[Data excerpts]
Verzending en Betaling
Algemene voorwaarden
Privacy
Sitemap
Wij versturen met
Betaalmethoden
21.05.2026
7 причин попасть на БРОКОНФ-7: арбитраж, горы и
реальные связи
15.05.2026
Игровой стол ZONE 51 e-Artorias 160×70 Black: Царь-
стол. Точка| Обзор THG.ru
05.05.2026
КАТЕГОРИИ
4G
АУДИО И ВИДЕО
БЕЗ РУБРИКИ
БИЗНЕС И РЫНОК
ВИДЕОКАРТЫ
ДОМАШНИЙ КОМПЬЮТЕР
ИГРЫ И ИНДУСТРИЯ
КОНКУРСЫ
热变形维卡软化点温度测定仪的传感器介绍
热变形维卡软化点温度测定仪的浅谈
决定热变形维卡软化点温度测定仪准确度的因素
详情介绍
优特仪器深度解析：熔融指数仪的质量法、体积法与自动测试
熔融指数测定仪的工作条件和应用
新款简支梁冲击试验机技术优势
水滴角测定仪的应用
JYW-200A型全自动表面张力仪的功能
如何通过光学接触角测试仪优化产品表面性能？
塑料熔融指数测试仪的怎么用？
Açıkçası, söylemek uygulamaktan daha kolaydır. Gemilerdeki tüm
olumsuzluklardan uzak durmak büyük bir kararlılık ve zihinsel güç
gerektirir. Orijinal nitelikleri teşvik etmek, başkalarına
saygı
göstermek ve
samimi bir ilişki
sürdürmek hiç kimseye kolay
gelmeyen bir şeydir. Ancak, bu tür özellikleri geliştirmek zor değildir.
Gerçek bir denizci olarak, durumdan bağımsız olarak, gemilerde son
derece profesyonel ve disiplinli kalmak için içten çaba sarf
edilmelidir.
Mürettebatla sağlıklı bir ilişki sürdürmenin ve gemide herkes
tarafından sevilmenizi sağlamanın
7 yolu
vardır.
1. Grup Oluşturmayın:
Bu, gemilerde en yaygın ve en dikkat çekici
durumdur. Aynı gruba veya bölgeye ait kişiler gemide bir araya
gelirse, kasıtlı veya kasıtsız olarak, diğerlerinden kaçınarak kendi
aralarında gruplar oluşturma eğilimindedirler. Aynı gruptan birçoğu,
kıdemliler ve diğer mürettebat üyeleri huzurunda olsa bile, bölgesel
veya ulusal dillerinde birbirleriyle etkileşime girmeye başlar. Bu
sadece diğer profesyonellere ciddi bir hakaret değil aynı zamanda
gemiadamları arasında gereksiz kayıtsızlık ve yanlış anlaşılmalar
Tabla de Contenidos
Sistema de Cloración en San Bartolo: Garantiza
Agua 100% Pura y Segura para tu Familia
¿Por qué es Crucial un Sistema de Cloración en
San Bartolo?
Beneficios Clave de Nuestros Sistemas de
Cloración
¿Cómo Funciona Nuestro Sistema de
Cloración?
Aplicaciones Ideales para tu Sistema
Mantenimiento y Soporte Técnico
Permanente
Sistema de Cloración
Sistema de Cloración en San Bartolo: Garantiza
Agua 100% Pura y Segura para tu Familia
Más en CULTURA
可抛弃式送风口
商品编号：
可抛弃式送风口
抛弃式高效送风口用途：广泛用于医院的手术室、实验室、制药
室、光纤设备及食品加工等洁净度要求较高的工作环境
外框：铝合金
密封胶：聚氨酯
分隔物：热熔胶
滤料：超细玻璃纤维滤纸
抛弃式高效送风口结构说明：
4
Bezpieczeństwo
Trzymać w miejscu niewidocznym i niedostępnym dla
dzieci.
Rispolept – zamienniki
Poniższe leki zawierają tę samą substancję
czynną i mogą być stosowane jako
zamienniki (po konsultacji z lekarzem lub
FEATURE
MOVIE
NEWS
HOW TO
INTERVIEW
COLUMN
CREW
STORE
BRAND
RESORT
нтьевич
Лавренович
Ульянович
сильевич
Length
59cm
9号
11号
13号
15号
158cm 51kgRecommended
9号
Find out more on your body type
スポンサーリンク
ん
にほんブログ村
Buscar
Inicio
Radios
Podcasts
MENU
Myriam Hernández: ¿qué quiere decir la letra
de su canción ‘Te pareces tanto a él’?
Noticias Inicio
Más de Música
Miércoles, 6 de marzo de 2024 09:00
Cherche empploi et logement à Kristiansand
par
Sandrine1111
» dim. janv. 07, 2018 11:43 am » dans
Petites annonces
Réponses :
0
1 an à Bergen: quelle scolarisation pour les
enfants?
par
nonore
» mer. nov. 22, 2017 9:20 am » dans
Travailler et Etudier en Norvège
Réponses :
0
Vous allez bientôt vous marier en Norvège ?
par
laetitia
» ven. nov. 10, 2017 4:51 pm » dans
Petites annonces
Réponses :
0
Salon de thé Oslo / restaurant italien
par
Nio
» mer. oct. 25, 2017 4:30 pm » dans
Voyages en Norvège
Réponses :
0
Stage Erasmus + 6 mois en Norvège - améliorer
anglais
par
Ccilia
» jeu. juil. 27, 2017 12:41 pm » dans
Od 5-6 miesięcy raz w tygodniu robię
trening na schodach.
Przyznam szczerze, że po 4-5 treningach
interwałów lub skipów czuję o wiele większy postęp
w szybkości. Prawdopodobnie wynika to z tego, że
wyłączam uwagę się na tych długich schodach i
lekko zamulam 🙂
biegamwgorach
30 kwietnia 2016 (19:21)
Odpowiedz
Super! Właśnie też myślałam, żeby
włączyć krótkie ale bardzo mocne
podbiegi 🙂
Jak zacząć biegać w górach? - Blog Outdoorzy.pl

### How to complete this task
Transcribe all of the records above without altering anything.

### Result for this exercise
Verzending en Betaling
Algemene voorwaarden
Privacy
Sitemap
Wij versturen met
Betaalmethoden
21.05.2026
7 причин попасть на БРОКОНФ-7: арбитраж, горы и
реальные связи
15.05.2026
Игровой стол ZONE 51 e-Artorias 160×70 Black: Царь-
стол. Точка| Обзор THG.ru
05.05.2026
КАТЕГОРИИ
4G
АУДИО И ВИДЕО
БЕЗ РУБРИКИ
БИЗНЕС И РЫНОК
ВИДЕОКАРТЫ
ДОМАШНИЙ КОМПЬЮТЕР
ИГРЫ И ИНДУСТРИЯ
КОНКУРСЫ
热变形维卡软化点温度测定仪的传感器介绍
热变形维卡软化点温度测定仪的浅谈
决定热变形维卡软化点温度测定仪准确度的因素
详情介绍
优特仪器深度解析：熔融指数仪的质量法、体积法与自动测试
熔融指数测定仪的工作条件和应用
新款简支梁冲击试验机技术优势
水滴角测定仪的应用
JYW-200A型全自动表面张力仪的功能
如何通过光学接触角测试仪优化产品表面性能？
塑料熔融指数测试仪的怎么用？
Açıkçası, söylemek uygulamaktan daha kolaydır. Gemilerdeki tüm
olumsuzluklardan uzak durmak büyük bir kararlılık ve zihinsel güç
gerektirir. Orijinal nitelikleri teşvik etmek, başkalarına
saygı
göstermek ve
samimi bir ilişki
sürdürmek hiç kimseye kolay
gelmeyen bir şeydir. Ancak, bu tür özellikleri geliştirmek zor değildir.
Gerçek bir denizci olarak, durumdan bağımsız olarak, gemilerde son
derece profesyonel ve disiplinli kalmak için içten çaba sarf
edilmelidir.
Mürettebatla sağlıklı bir ilişki sürdürmenin ve gemide herkes
tarafından sevilmenizi sağlamanın
7 yolu
vardır.
1. Grup Oluşturmayın:
Bu, gemilerde en yaygın ve en dikkat çekici
durumdur. Aynı gruba veya bölgeye ait kişiler gemide bir araya
gelirse, kasıtlı veya kasıtsız olarak, diğerlerinden kaçınarak kendi
aralarında gruplar oluşturma eğilimindedirler. Aynı gruptan birçoğu,
kıdemliler ve diğer mürettebat üyeleri huzurunda olsa bile, bölgesel
veya ulusal dillerinde birbirleriyle etkileşime girmeye başlar. Bu
sadece diğer profesyonellere ciddi bir hakaret değil aynı zamanda
gemiadamları arasında gereksiz kayıtsızlık ve yanlış anlaşılmalar
Tabla de Contenidos
Sistema de Cloración en San Bartolo: Garantiza
Agua 100% Pura y Segura para tu Familia
¿Por qué es Crucial un Sistema de Cloración en
San Bartolo?
Beneficios Clave de Nuestros Sistemas de
Cloración
¿Cómo Funciona Nuestro Sistema de
Cloración?
Aplicaciones Ideales para tu Sistema
Mantenimiento y Soporte Técnico
Permanente
Sistema de Cloración
Sistema de Cloración en San Bartolo: Garantiza
Agua 100% Pura y Segura para tu Familia
Más en CULTURA
可抛弃式送风口
商品编号：
可抛弃式送风口
抛弃式高效送风口用途：广泛用于医院的手术室、实验室、制药
室、光纤设备及食品加工等洁净度要求较高的工作环境
外框：铝合金
密封胶：聚氨酯
分隔物：热熔胶
滤料：超细玻璃纤维滤纸
抛弃式高效送风口结构说明：
4
Bezpieczeństwo
Trzymać w miejscu niewidocznym i niedostępnym dla
dzieci.
Rispolept – zamienniki
Poniższe leki zawierają tę samą substancję
czynną i mogą być stosowane jako
zamienniki (po konsultacji z lekarzem lub
FEATURE
MOVIE
NEWS
HOW TO
INTERVIEW
COLUMN
CREW
STORE
BRAND
RESORT
нтьевич
Лавренович
Ульянович
сильевич
Length
59cm
9号
11号
13号
15号
158cm 51kgRecommended
9号
Find out more on your body type
スポンサーリンク
ん
にほんブログ村
Buscar
Inicio
Radios
Podcasts
MENU
Myriam Hernández: ¿qué quiere decir la letra
de su canción ‘Te pareces tanto a él’?
Noticias Inicio
Más de Música
Miércoles, 6 de marzo de 2024 09:00
Cherche empploi et logement à Kristiansand
par
Sandrine1111
» dim. janv. 07, 2018 11:43 am » dans
Petites annonces
Réponses :
0
1 an à Bergen: quelle scolarisation pour les
enfants?
par
nonore
» mer. nov. 22, 2017 9:20 am » dans
Travailler et Etudier en Norvège
Réponses :
0
Vous allez bientôt vous marier en Norvège ?
par
laetitia
» ven. nov. 10, 2017 4:51 pm » dans
Petites annonces
Réponses :
0
Salon de thé Oslo / restaurant italien
par
Nio
» mer. oct. 25, 2017 4:30 pm » dans
Voyages en Norvège
Réponses :
0
Stage Erasmus + 6 mois en Norvège - améliorer
anglais
par
Ccilia
» jeu. juil. 27, 2017 12:41 pm » dans
Od 5-6 miesięcy raz w tygodniu robię
trening na schodach.
Przyznam szczerze, że po 4-5 treningach
interwałów lub skipów czuję o wiele większy postęp
w szybkości. Prawdopodobnie wynika to z tego, że
wyłączam uwagę się na tych długich schodach i
lekko zamulam 🙂
biegamwgorach
30 kwietnia 2016 (19:21)
Odpowiedz
Super! Właśnie też myślałam, żeby
włączyć krótkie ale bardzo mocne
podbiegi 🙂
Jak zacząć biegać w górach? - Blog Outdoorzy.pl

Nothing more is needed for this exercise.